Requirement — Copy out every line of each item below word for word.

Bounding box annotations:
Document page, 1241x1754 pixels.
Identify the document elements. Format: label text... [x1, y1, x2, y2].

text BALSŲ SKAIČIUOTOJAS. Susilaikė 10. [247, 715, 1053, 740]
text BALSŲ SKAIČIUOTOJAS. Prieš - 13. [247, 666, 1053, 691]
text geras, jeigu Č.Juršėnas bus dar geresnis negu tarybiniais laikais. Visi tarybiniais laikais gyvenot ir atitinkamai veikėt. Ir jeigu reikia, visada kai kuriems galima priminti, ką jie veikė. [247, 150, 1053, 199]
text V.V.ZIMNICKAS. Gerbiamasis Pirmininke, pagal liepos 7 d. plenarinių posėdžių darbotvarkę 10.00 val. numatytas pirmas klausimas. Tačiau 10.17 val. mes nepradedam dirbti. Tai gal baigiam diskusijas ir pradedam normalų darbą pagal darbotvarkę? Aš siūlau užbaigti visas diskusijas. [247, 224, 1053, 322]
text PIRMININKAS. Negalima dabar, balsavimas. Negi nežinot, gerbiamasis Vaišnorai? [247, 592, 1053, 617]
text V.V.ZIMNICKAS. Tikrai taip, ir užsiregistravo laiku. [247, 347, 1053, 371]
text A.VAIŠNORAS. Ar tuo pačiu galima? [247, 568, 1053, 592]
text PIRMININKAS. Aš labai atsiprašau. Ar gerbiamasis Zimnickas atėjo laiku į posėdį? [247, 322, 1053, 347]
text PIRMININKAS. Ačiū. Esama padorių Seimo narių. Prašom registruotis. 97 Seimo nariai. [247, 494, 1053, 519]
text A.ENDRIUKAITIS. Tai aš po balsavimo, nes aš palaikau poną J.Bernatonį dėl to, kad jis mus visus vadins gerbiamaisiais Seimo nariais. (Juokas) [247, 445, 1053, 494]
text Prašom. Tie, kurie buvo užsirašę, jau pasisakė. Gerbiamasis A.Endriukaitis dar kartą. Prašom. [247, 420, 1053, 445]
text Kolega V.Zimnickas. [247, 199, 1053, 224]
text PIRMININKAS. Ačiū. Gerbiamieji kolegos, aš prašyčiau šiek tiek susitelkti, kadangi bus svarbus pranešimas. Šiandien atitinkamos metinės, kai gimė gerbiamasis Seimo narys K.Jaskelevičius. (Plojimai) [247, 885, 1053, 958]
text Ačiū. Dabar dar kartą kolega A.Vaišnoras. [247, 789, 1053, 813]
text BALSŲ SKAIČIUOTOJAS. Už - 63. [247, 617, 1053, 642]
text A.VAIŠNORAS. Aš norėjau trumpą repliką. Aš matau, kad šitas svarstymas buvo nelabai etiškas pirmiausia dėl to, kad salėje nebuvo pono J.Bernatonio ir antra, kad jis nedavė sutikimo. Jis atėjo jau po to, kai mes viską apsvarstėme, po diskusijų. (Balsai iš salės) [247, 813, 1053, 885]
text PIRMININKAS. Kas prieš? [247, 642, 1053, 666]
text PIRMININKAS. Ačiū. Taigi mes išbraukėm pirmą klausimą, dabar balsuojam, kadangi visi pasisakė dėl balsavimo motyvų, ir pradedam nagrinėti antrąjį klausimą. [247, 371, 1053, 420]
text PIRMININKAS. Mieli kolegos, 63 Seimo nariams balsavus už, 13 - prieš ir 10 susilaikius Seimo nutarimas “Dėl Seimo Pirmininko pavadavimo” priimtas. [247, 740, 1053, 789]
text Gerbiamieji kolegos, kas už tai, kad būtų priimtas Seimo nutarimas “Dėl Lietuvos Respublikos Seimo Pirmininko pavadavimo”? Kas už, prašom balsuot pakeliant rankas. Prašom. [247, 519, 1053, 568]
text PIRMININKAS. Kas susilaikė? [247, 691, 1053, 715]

Right answer —
Document page, 1241x1754 pixels.
Identify the document elements. Format: label text... [x1, y1, x2, y2].

text BALSŲ SKAIČIUOTOJAS. Susilaikė 10. [247, 715, 1053, 740]
text BALSŲ SKAIČIUOTOJAS. Prieš - 13. [247, 666, 1053, 691]
text geras, jeigu Č.Juršėnas bus dar geresnis negu tarybiniais laikais. Visi tarybiniais laikais gyvenot ir atitinkamai veikėt. Ir jeigu reikia, visada kai kuriems galima priminti, ką jie veikė. [247, 150, 1053, 199]
text V.V.ZIMNICKAS. Gerbiamasis Pirmininke, pagal liepos 7 d. plenarinių posėdžių darbotvarkę 10.00 val. numatytas pirmas klausimas. Tačiau 10.17 val. mes nepradedam dirbti. Tai gal baigiam diskusijas ir pradedam normalų darbą pagal darbotvarkę? Aš siūlau užbaigti visas diskusijas. [247, 224, 1053, 322]
text PIRMININKAS. Negalima dabar, balsavimas. Negi nežinot, gerbiamasis Vaišnorai? [247, 592, 1053, 617]
text V.V.ZIMNICKAS. Tikrai taip, ir užsiregistravo laiku. [247, 347, 1053, 371]
text A.VAIŠNORAS. Ar tuo pačiu galima? [247, 568, 1053, 592]
text PIRMININKAS. Aš labai atsiprašau. Ar gerbiamasis Zimnickas atėjo laiku į posėdį? [247, 322, 1053, 347]
text PIRMININKAS. Ačiū. Esama padorių Seimo narių. Prašom registruotis. 97 Seimo nariai. [247, 494, 1053, 519]
text A.ENDRIUKAITIS. Tai aš po balsavimo, nes aš palaikau poną J.Bernatonį dėl to, kad jis mus visus vadins gerbiamaisiais Seimo nariais. (Juokas) [247, 445, 1053, 494]
text Prašom. Tie, kurie buvo užsirašę, jau pasisakė. Gerbiamasis A.Endriukaitis dar kartą. Prašom. [247, 420, 1053, 445]
text Kolega V.Zimnickas. [247, 199, 1053, 224]
text PIRMININKAS. Ačiū. Gerbiamieji kolegos, aš prašyčiau šiek tiek susitelkti, kadangi bus svarbus pranešimas. Šiandien atitinkamos metinės, kai gimė gerbiamasis Seimo narys K.Jaskelevičius. (Plojimai) [247, 885, 1053, 958]
text Ačiū. Dabar dar kartą kolega A.Vaišnoras. [247, 789, 1053, 813]
text BALSŲ SKAIČIUOTOJAS. Už - 63. [247, 617, 1053, 642]
text A.VAIŠNORAS. Aš norėjau trumpą repliką. Aš matau, kad šitas svarstymas buvo nelabai etiškas pirmiausia dėl to, kad salėje nebuvo pono J.Bernatonio ir antra, kad jis nedavė sutikimo. Jis atėjo jau po to, kai mes viską apsvarstėme, po diskusijų. (Balsai iš salės) [247, 813, 1053, 885]
text PIRMININKAS. Kas prieš? [247, 642, 1053, 666]
text PIRMININKAS. Ačiū. Taigi mes išbraukėm pirmą klausimą, dabar balsuojam, kadangi visi pasisakė dėl balsavimo motyvų, ir pradedam nagrinėti antrąjį klausimą. [247, 371, 1053, 420]
text PIRMININKAS. Mieli kolegos, 63 Seimo nariams balsavus už, 13 - prieš ir 10 susilaikius Seimo nutarimas “Dėl Seimo Pirmininko pavadavimo” priimtas. [247, 740, 1053, 789]
text Gerbiamieji kolegos, kas už tai, kad būtų priimtas Seimo nutarimas “Dėl Lietuvos Respublikos Seimo Pirmininko pavadavimo”? Kas už, prašom balsuot pakeliant rankas. Prašom. [247, 519, 1053, 568]
text PIRMININKAS. Kas susilaikė? [247, 691, 1053, 715]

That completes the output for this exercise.